Suhu Fahrenheit (○F)=Suhu Celcius × 9/5-32
Catatan tentang Segel Mekanis.
Kecuali ditentukan lain, bahan pegas untuk segel multipegas harus Hastelloy C (Hastelloy C). Bahan pegas untuk segel pegas tunggal harus berupa baja tahan karat austenitik (AISI Tipe 316 atau setara). Bagian logam lainnya juga harus dari baja tahan karat austenitik (AISI Standard Type 316 atau setara) atau bahan tahan korosi lainnya yang sesuai dengan kondisi penggunaan, kecuali untuk bellow logam, yang jika digunakan, harus dari bahan yang direkomendasikan oleh produsen segel. sesuai dengan ketentuan penggunaan. Laju korosi pada bellow logam harus kurang dari 50 μm (2 mil, mil) per tahun.

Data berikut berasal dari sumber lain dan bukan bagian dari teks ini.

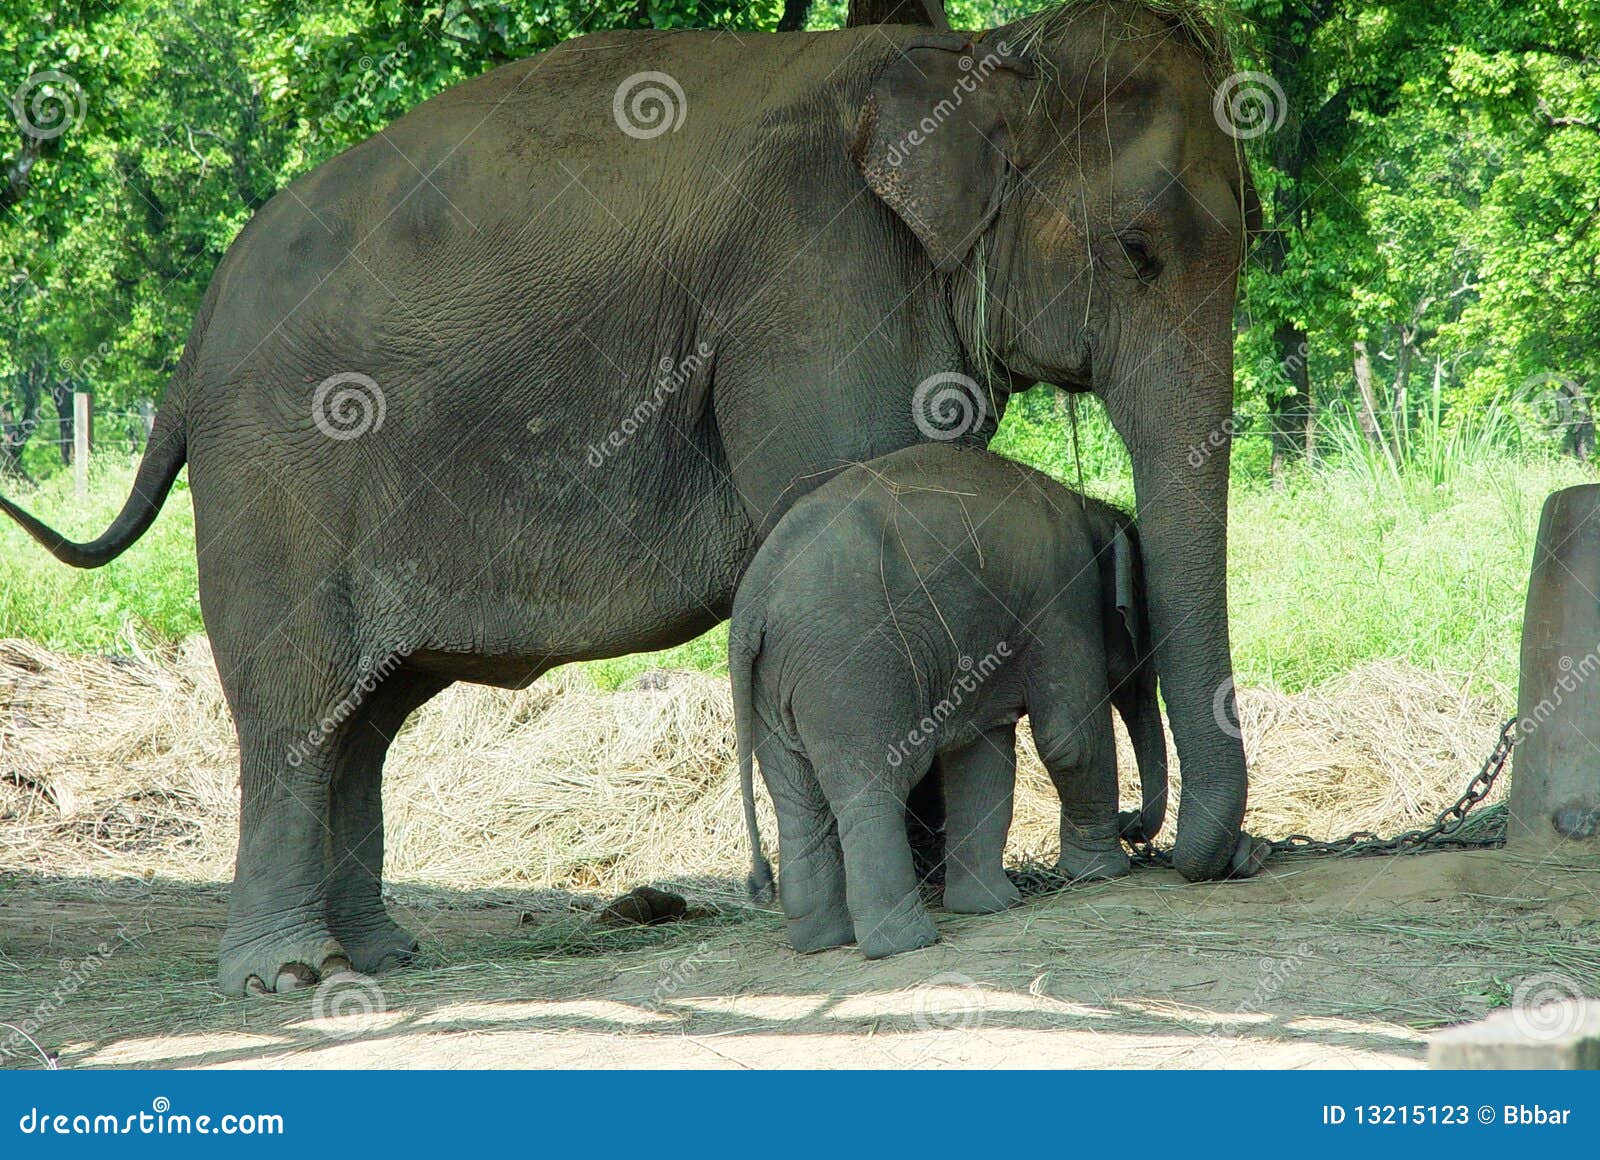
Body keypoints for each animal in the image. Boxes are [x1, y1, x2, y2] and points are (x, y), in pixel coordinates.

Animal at [731, 442, 1167, 957]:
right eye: (1143, 634)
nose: (1132, 824)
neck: (1089, 509)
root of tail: (752, 608)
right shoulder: (1064, 598)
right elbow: (1068, 740)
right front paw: (1103, 874)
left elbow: (983, 757)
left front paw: (991, 906)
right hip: (850, 676)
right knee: (872, 790)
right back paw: (906, 943)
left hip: (771, 689)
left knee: (798, 803)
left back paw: (821, 943)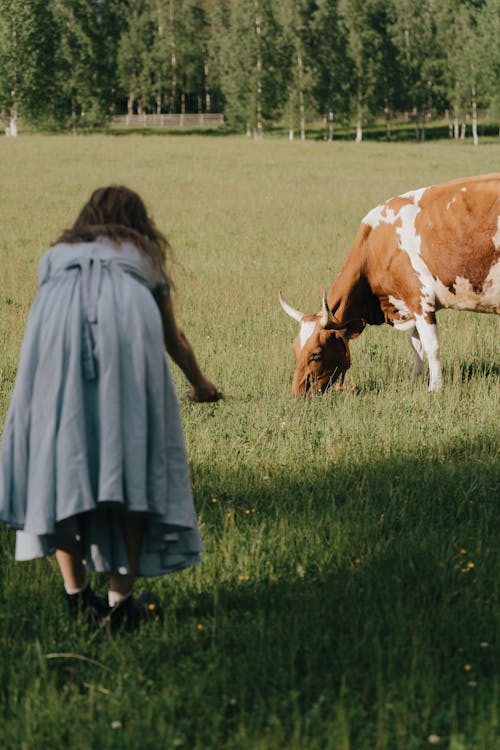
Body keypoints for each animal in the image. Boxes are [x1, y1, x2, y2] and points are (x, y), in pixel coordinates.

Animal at [282, 175, 500, 400]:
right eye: (294, 348)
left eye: (316, 354)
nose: (296, 394)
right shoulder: (408, 303)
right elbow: (415, 344)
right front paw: (416, 380)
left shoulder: (420, 300)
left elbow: (431, 346)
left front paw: (435, 387)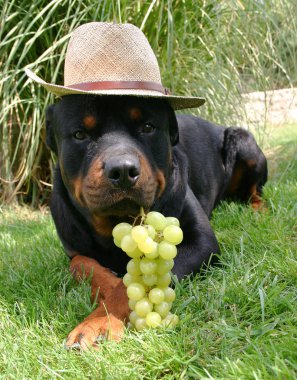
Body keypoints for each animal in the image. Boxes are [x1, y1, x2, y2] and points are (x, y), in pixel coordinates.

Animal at [45, 93, 268, 348]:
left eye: (148, 127)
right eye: (80, 134)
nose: (123, 170)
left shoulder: (202, 243)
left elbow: (132, 286)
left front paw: (99, 322)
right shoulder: (73, 246)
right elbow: (81, 263)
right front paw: (107, 286)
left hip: (243, 143)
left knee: (255, 192)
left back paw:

Kecuali ditentukan lain, segel antara pelat segel (yaitu kelenjar segel) dan ruang segel harus berupa cincin-O Viton dengan suhu servis kurang dari 150 derajat. Cincin-O Viton harus digunakan jika suhu lebih besar dari 150 derajat atau jika kelenjar segel tidak digunakan. Jika suhu melebihi 150 derajat atau lebih atau jika ditentukan, gasket luka cacing baja tahan karat austenitik berisi grafit harus digunakan. Gasket luka cacing ini harus mampu menahan suhu penuh cairan yang dipompa (yaitu tanpa pendinginan).
Cincin penyegel logam tidak boleh memiliki lapisan berlapis semprotan sebagai pengganti permukaan ujung penyegel yang terintegrasi.
Jika suhu pemompaan melebihi 175 derajat C, produsen pompa dan produsen seal harus bernegosiasi bersama pada permukaan ujung seal untuk mengambil cairan pembilas pendingin atau salah satu ujung ruang seal tidak melewati ruang seal menggunakan aliran ruang air pendingin yang konstan. .
Batas temperatur gasket penyegel mekanis (gasket) harus sesuai dengan ketentuan Tabel 3.